Com apoio de financiamento coletivo, Uneafro segue luta por igualdade

Para Douglas Belchior, líder do cursinho dirigido à educação popular, solidariedade do público fortalece movimento para “tirar o negro da linha de tiro, as famílias da miséria e mudar a realidade” 

Por Gabriel Valery, da RBA

Belchior

“O resultado final do trabalho foi além do recurso em si. Significou um endosso, um fortalecimento, uma reafirmação e uma credibilidade para o nosso movimento. Tudo isso vai ser muito importante para nós”, avalia o coordenador da União de Núcleos de Educação Popular para Negrxs e Classe Trabalhadora (Uneafro), Douglas Belchior. O trabalho mencionado foi a campanha de financiamento coletivo bem-sucedida, que vai permitir a manutenção e a ampliação de ações da instituição até o fim de 2017.

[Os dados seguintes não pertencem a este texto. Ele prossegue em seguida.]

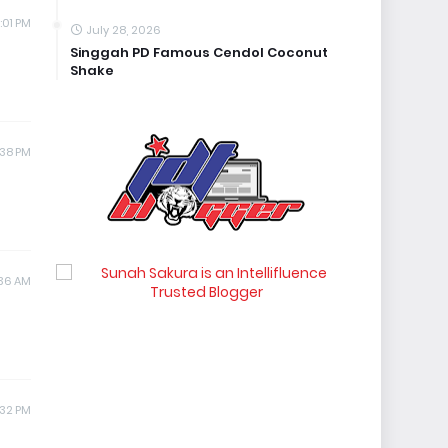
:01 PM
July 28, 2026
Singgah PD Famous Cendol Coconut
Shake
:38 PM
:36 AM
:32 PM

A campanha #Uneafroresiste superou a meta flexível de R$ 59 mil, com apoio de 559 pessoas. “Sempre nos organizamos e nos financiamos. Tivemos pouquíssimas experiências de busca de recursos, tanto no Estado, quanto no terceiro setor. Então, resolvemos, depois de quase 10 anos de existência, experimentar essa iniciativa que foi um sucesso”, afirma. A quantia total arrecadada foi de R$ 66.912.

Douglas explica que os recursos terão basicamente dois destinos. “Vamos conseguir, conforme o combinado, manter nosso escritório aberto, nossa pequena estrutura que funciona na Rua da Abolição, no centro de São Paulo, com os custos de funcionamento do local com duas pessoas disponíveis para articular a rede de cursinhos populares, fazer um trabalho de assessoria, de busca de novos recursos, de busca de novos estudantes e assessoria pedagógica”, afirma. Hoje, a rede Uneafro conta com 30 cursinhos comunitários em todo o Brasil.

Já a outra aplicação do dinheiro tem relação com a ampliação das atividades da Uneafro. “Vamos produzir um material didático com conteúdos de cidadania, formação política e diversidade. Estará lá a luta pela democracia contextualizada com demais temas da atualidade, sobretudo contra o golpe, contra reformas que são formas de retroceder no tempo em décadas”, afirma sobre a agenda política adotada por Michel Temer, que prevê, em suas reformas trabalhista e da Previdência, arrocho e retirada de direitos. “As reformas atingem fundamentalmente as famílias de jovens que estão em nossos cursinhos, então, levar essa informação, aproximar esse debate é muito importante”, completa.

Os objetivos do cursinho popular, como explica Douglas, também são, fundamentalmente, divididos em dois: trazer qualidade de vida a populações marginalizadas e fornecer educação política. “Existimos para isso, atender uma demanda que a sociedade impõe, que é o acesso à universidade para ter um bom emprego e melhores oportunidades de trabalho. Com isso, tirar o negro da linha de tiro, tirar as famílias da miséria e mudar a realidade local. E isso deve ser acompanhado por uma formação político-ideológica. Não adianta a pessoa ascender socialmente e usar isso para interesses individuais, privatistas e conservadores.”

O coordenador da Uneafro explica que as ações da organização não são novas, nem foram iniciadas por eles. “O movimento de cursinhos populares para negros é a continuação de uma luta histórica. A luta da população negra pelo direito de acesso à educação. Este debate sempre foi tema central para a elaboração política do povo negro organizado desde antes do fim da escravidão. Então, temos movimentos rebeldes negros, em especial na revolta dos Malês, onde o fato de ser um grupo letrado foi fundamental para a articulação política daquele coletivo”, afirma, sobre o processo que aconteceu durante o período regencial do país, em 1835.

“Mesmo a movimentação abolicionista tinha muita força e apelo de legitimidade política, de intervenção política, força política, porque também era algo articulado por jovens negros liberais, na época, que tinham acesso às letras. Eram eruditos, tinham acesso ao conhecimento”, explica. Na época do Império (1822-1889), chegaram a criar leis para impedir os negros de frequentar escolas. “Mais do que direito ao acesso à educação, o próprio conteúdo sempre foi alvo de disputa da luta negra. Não adianta eu colocar meu filho negro na escola se lá ele vai ter acesso a conteúdos racistas”, afirma.